I was surprised by how well the modernization works here. Some things are easier to deal with, of course, others need a bit more recontextualizing and they really do find good ways to work things out. What didn’t work so well for me is when they tried to make the characters’ motivations a little more explicit than they maybe were. In their attempts they end up with clichés more often than not (like “I don’t want him, but I want him to want me”), as if the authors themselves struggled with understanding the characters.
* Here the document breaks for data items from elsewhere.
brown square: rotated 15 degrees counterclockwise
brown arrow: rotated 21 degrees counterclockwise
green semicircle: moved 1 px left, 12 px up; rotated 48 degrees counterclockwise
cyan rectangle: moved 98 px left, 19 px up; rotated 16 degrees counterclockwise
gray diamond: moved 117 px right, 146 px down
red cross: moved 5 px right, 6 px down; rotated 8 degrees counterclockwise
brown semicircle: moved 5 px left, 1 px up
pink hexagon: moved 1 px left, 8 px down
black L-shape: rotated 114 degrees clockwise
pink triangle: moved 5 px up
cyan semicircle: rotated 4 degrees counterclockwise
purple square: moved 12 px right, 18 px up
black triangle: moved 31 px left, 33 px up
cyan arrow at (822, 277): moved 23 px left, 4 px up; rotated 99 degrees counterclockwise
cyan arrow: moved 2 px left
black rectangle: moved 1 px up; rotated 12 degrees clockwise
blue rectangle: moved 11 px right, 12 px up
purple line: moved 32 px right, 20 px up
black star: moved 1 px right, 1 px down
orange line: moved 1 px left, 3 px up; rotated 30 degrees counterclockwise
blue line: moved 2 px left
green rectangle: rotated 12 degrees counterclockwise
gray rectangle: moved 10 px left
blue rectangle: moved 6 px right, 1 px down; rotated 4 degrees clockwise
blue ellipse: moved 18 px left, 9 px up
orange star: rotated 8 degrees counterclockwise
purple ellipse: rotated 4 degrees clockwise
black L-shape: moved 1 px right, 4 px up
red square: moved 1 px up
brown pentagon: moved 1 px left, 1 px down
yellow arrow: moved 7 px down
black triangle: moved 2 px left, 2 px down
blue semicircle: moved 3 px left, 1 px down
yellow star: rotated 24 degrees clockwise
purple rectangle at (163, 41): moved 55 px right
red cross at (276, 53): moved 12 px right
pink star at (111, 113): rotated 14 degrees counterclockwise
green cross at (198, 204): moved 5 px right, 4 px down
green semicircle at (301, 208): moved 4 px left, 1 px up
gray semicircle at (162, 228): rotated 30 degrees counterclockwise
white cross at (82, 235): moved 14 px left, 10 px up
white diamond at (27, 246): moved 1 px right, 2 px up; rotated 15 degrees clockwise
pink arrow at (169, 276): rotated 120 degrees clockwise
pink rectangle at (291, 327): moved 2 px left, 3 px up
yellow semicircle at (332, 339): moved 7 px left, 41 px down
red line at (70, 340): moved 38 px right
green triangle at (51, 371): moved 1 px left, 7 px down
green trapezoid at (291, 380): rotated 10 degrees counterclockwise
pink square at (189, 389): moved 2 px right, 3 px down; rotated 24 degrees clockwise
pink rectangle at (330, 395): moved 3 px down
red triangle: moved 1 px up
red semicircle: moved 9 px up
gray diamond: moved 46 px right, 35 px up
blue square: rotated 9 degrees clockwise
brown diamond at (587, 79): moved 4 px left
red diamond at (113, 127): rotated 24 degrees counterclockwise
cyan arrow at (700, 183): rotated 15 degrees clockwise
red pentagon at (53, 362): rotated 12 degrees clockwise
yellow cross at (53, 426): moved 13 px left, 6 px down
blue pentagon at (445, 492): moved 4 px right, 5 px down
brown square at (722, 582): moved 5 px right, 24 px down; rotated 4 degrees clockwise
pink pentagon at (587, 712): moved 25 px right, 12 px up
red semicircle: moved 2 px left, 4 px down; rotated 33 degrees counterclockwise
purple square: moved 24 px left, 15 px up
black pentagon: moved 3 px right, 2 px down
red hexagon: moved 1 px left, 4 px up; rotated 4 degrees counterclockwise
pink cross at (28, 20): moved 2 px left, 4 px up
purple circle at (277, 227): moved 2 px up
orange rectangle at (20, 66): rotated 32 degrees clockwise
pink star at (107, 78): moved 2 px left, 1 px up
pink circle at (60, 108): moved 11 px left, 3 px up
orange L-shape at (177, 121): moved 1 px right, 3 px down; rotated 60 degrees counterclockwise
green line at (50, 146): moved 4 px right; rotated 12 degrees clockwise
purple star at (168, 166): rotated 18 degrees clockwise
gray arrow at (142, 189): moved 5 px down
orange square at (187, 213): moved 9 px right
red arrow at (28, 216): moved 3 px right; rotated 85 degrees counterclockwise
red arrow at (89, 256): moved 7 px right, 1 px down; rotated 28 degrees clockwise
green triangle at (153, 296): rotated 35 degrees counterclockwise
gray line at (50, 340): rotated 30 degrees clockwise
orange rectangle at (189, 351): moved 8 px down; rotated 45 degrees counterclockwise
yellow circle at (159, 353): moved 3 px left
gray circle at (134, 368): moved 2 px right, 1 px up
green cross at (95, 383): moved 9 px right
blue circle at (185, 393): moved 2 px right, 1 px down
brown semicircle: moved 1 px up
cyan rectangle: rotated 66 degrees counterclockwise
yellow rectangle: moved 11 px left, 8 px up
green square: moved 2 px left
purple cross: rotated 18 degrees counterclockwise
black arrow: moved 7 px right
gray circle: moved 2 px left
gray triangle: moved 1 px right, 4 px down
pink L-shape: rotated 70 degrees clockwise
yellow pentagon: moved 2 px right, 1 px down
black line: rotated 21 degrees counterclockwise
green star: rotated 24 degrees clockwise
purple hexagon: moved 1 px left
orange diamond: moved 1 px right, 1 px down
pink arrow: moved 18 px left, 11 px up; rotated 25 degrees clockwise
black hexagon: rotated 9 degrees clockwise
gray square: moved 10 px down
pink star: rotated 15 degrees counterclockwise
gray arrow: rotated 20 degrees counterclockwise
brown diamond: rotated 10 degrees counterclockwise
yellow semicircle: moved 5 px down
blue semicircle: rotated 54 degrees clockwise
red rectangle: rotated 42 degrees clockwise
In many ways, this film is more of an adaptation of the 1994 film than the book itself, which irritated me at times. Especially as they also included Laurie’s promise to one day kiss Amy which is still CREEPY. Generally their love story doesn’t really work here, either. Unlike the 1994 version, Laurie himself falls a little apart – Grabeel’s performance doesn’t quite capture him as a full character.
The biggest change here is the character of Prof. Bhaer (Ian Bohen) who literally becomes Jo’s college professor which is a little questionable in the first place, but he generally falls apart a little as a character when you look at him too closely. Bohen is charming enough to keep everything afloat anyway.
The way Jo grows into herself becomes something very dynamic in this film, an almost active growth, a pushing of herself, rather than a passive wait. I thought that was a nice take on Jo, perfectly embodied by Davenport. She was the best thing about this film for me as she plays Jo with seemingly endless energy that suffuses the entire film and that make it still enjoyable even as it pales in comparison to the book or the 1994 film.